- ACTION ITEM -
Every line of the listing must be repeated exactly.
——————————
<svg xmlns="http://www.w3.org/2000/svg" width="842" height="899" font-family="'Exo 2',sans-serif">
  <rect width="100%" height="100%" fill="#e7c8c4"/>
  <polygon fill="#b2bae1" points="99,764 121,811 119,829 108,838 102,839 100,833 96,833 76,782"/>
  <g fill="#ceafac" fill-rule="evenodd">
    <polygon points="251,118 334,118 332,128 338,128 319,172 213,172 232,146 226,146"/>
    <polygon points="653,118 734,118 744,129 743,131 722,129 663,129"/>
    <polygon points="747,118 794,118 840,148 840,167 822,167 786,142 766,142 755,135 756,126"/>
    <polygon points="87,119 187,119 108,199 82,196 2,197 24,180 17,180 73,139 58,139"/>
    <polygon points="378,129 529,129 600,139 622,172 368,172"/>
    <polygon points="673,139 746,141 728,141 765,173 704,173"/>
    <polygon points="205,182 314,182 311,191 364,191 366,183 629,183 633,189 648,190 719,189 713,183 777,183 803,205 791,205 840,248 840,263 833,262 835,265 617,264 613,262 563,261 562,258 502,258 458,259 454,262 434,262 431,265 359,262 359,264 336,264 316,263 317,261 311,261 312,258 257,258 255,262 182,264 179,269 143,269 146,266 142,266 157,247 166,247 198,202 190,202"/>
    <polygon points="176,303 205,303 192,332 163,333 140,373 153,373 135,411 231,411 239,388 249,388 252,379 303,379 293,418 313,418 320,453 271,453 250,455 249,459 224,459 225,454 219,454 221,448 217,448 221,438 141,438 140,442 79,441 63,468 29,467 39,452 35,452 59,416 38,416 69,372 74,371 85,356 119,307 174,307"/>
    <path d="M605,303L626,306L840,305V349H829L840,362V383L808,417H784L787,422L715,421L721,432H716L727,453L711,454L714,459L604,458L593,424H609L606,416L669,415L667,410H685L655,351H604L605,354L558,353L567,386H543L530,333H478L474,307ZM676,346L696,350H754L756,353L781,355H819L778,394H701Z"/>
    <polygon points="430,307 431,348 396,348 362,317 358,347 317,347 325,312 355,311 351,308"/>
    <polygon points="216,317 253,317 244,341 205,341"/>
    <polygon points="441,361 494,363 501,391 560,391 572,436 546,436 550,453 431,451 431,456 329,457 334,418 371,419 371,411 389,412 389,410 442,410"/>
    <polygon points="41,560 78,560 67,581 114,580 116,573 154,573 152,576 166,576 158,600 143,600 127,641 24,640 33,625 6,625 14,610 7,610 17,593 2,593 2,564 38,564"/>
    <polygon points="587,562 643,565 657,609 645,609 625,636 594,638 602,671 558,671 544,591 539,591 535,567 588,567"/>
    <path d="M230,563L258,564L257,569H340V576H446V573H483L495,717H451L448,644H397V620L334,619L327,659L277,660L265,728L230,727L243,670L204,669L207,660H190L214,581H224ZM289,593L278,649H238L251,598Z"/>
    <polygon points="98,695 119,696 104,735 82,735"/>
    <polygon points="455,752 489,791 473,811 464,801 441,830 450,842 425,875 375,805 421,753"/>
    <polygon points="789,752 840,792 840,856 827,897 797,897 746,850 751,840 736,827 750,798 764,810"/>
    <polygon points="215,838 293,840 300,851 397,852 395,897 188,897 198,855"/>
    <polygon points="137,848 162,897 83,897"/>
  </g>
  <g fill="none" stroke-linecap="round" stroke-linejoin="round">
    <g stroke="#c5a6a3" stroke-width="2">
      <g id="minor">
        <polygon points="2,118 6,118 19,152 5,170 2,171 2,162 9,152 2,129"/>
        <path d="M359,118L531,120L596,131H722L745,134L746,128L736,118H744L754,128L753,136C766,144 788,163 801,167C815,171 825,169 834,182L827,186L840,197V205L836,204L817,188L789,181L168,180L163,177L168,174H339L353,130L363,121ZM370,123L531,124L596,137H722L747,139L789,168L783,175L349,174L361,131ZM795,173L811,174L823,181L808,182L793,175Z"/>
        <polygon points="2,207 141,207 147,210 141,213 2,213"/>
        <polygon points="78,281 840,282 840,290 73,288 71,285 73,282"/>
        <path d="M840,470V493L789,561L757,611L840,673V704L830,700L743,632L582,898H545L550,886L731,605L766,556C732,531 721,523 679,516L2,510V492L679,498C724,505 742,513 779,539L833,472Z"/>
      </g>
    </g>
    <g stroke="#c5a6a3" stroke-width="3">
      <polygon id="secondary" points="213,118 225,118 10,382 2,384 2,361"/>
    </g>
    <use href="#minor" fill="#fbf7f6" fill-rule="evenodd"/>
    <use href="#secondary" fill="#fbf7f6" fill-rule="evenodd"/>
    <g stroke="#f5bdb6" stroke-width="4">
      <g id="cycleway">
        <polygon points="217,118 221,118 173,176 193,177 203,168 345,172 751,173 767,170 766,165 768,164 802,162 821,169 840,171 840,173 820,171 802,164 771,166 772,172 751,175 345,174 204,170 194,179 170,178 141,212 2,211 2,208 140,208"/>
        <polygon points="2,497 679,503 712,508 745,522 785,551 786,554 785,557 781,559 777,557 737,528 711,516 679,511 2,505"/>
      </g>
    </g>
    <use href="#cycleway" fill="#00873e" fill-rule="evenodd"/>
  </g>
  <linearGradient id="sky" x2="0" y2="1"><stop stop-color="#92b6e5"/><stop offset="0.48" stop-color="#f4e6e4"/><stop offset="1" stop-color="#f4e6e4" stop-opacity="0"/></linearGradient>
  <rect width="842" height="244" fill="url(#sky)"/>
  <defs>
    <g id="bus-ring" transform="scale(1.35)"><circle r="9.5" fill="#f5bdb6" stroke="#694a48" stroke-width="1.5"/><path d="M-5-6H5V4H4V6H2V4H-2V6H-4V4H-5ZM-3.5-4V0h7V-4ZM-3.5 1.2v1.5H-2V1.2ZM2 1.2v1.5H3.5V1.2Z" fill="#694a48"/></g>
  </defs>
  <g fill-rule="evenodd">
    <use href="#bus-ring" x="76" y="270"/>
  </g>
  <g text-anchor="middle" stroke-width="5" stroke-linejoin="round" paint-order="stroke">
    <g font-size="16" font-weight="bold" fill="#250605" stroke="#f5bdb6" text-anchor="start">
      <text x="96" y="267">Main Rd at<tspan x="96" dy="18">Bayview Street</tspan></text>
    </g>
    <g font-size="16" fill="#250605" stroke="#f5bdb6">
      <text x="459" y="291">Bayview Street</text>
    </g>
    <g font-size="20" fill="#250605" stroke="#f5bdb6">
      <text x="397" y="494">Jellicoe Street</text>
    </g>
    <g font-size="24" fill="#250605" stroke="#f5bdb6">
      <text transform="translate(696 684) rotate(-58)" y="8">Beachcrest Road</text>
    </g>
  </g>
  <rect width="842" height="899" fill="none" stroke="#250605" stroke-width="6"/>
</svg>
——————————
- ANSWER TO THE EXERCISE -
<svg xmlns="http://www.w3.org/2000/svg" width="842" height="899" font-family="'Exo 2',sans-serif">
  <rect width="100%" height="100%" fill="#e7c8c4"/>
  <polygon fill="#b2bae1" points="99,764 121,811 119,829 108,838 102,839 100,833 96,833 76,782"/>
  <g fill="#ceafac" fill-rule="evenodd">
    <polygon points="251,118 334,118 332,128 338,128 319,172 213,172 232,146 226,146"/>
    <polygon points="653,118 734,118 744,129 743,131 722,129 663,129"/>
    <polygon points="747,118 794,118 840,148 840,167 822,167 786,142 766,142 755,135 756,126"/>
    <polygon points="87,119 187,119 108,199 82,196 2,197 24,180 17,180 73,139 58,139"/>
    <polygon points="378,129 529,129 600,139 622,172 368,172"/>
    <polygon points="673,139 746,141 728,141 765,173 704,173"/>
    <polygon points="205,182 314,182 311,191 364,191 366,183 629,183 633,189 648,190 719,189 713,183 777,183 803,205 791,205 840,248 840,263 833,262 835,265 617,264 613,262 563,261 562,258 502,258 458,259 454,262 434,262 431,265 359,262 359,264 336,264 316,263 317,261 311,261 312,258 257,258 255,262 182,264 179,269 143,269 146,266 142,266 157,247 166,247 198,202 190,202"/>
    <polygon points="176,303 205,303 192,332 163,333 140,373 153,373 135,411 231,411 239,388 249,388 252,379 303,379 293,418 313,418 320,453 271,453 250,455 249,459 224,459 225,454 219,454 221,448 217,448 221,438 141,438 140,442 79,441 63,468 29,467 39,452 35,452 59,416 38,416 69,372 74,371 85,356 119,307 174,307"/>
    <path d="M605,303L626,306L840,305V349H829L840,362V383L808,417H784L787,422L715,421L721,432H716L727,453L711,454L714,459L604,458L593,424H609L606,416L669,415L667,410H685L655,351H604L605,354L558,353L567,386H543L530,333H478L474,307ZM676,346L696,350H754L756,353L781,355H819L778,394H701Z"/>
    <polygon points="430,307 431,348 396,348 362,317 358,347 317,347 325,312 355,311 351,308"/>
    <polygon points="216,317 253,317 244,341 205,341"/>
    <polygon points="441,361 494,363 501,391 560,391 572,436 546,436 550,453 431,451 431,456 329,457 334,418 371,419 371,411 389,412 389,410 442,410"/>
    <polygon points="41,560 78,560 67,581 114,580 116,573 154,573 152,576 166,576 158,600 143,600 127,641 24,640 33,625 6,625 14,610 7,610 17,593 2,593 2,564 38,564"/>
    <polygon points="587,562 643,565 657,609 645,609 625,636 594,638 602,671 558,671 544,591 539,591 535,567 588,567"/>
    <path d="M230,563L258,564L257,569H340V576H446V573H483L495,717H451L448,644H397V620L334,619L327,659L277,660L265,728L230,727L243,670L204,669L207,660H190L214,581H224ZM289,593L278,649H238L251,598Z"/>
    <polygon points="98,695 119,696 104,735 82,735"/>
    <polygon points="455,752 489,791 473,811 464,801 441,830 450,842 425,875 375,805 421,753"/>
    <polygon points="789,752 840,792 840,856 827,897 797,897 746,850 751,840 736,827 750,798 764,810"/>
    <polygon points="215,838 293,840 300,851 397,852 395,897 188,897 198,855"/>
    <polygon points="137,848 162,897 83,897"/>
  </g>
  <g fill="none" stroke-linecap="round" stroke-linejoin="round">
    <g stroke="#c5a6a3" stroke-width="2">
      <g id="minor">
        <polygon points="2,118 6,118 19,152 5,170 2,171 2,162 9,152 2,129"/>
        <path d="M359,118L531,120L596,131H722L745,134L746,128L736,118H744L754,128L753,136C766,144 788,163 801,167C815,171 825,169 834,182L827,186L840,197V205L836,204L817,188L789,181L168,180L163,177L168,174H339L353,130L363,121ZM370,123L531,124L596,137H722L747,139L789,168L783,175L349,174L361,131ZM795,173L811,174L823,181L808,182L793,175Z"/>
        <polygon points="2,207 141,207 147,210 141,213 2,213"/>
        <polygon points="78,281 840,282 840,290 73,288 71,285 73,282"/>
        <path d="M840,470V493L789,561L757,611L840,673V704L830,700L743,632L582,898H545L550,886L731,605L766,556C732,531 721,523 679,516L2,510V492L679,498C724,505 742,513 779,539L833,472Z"/>
      </g>
    </g>
    <g stroke="#c5a6a3" stroke-width="3">
      <polygon id="secondary" points="213,118 225,118 10,382 2,384 2,361"/>
    </g>
    <use href="#minor" fill="#fbf7f6" fill-rule="evenodd"/>
    <use href="#secondary" fill="#fbf7f6" fill-rule="evenodd"/>
    <g stroke="#f5bdb6" stroke-width="4">
      <g id="cycleway">
        <polygon points="217,118 221,118 173,176 193,177 203,168 345,172 751,173 767,170 766,165 768,164 802,162 821,169 840,171 840,173 820,171 802,164 771,166 772,172 751,175 345,174 204,170 194,179 170,178 141,212 2,211 2,208 140,208"/>
        <polygon points="2,497 679,503 712,508 745,522 785,551 786,554 785,557 781,559 777,557 737,528 711,516 679,511 2,505"/>
      </g>
    </g>
    <use href="#cycleway" fill="#00873e" fill-rule="evenodd"/>
  </g>
  <linearGradient id="sky" x2="0" y2="1"><stop stop-color="#92b6e5"/><stop offset="0.48" stop-color="#f4e6e4"/><stop offset="1" stop-color="#f4e6e4" stop-opacity="0"/></linearGradient>
  <rect width="842" height="244" fill="url(#sky)"/>
  <defs>
    <g id="bus-ring" transform="scale(1.35)"><circle r="9.5" fill="#f5bdb6" stroke="#694a48" stroke-width="1.5"/><path d="M-5-6H5V4H4V6H2V4H-2V6H-4V4H-5ZM-3.5-4V0h7V-4ZM-3.5 1.2v1.5H-2V1.2ZM2 1.2v1.5H3.5V1.2Z" fill="#694a48"/></g>
  </defs>
  <g fill-rule="evenodd">
    <use href="#bus-ring" x="76" y="270"/>
  </g>
  <g text-anchor="middle" stroke-width="5" stroke-linejoin="round" paint-order="stroke">
    <g font-size="16" font-weight="bold" fill="#250605" stroke="#f5bdb6" text-anchor="start">
      <text x="96" y="267">Main Rd at<tspan x="96" dy="18">Bayview Street</tspan></text>
    </g>
    <g font-size="16" fill="#250605" stroke="#f5bdb6">
      <text x="459" y="291">Bayview Street</text>
    </g>
    <g font-size="20" fill="#250605" stroke="#f5bdb6">
      <text x="397" y="494">Jellicoe Street</text>
    </g>
    <g font-size="24" fill="#250605" stroke="#f5bdb6">
      <text transform="translate(696 684) rotate(-58)" y="8">Beachcrest Road</text>
    </g>
  </g>
  <rect width="842" height="899" fill="none" stroke="#250605" stroke-width="6"/>
</svg>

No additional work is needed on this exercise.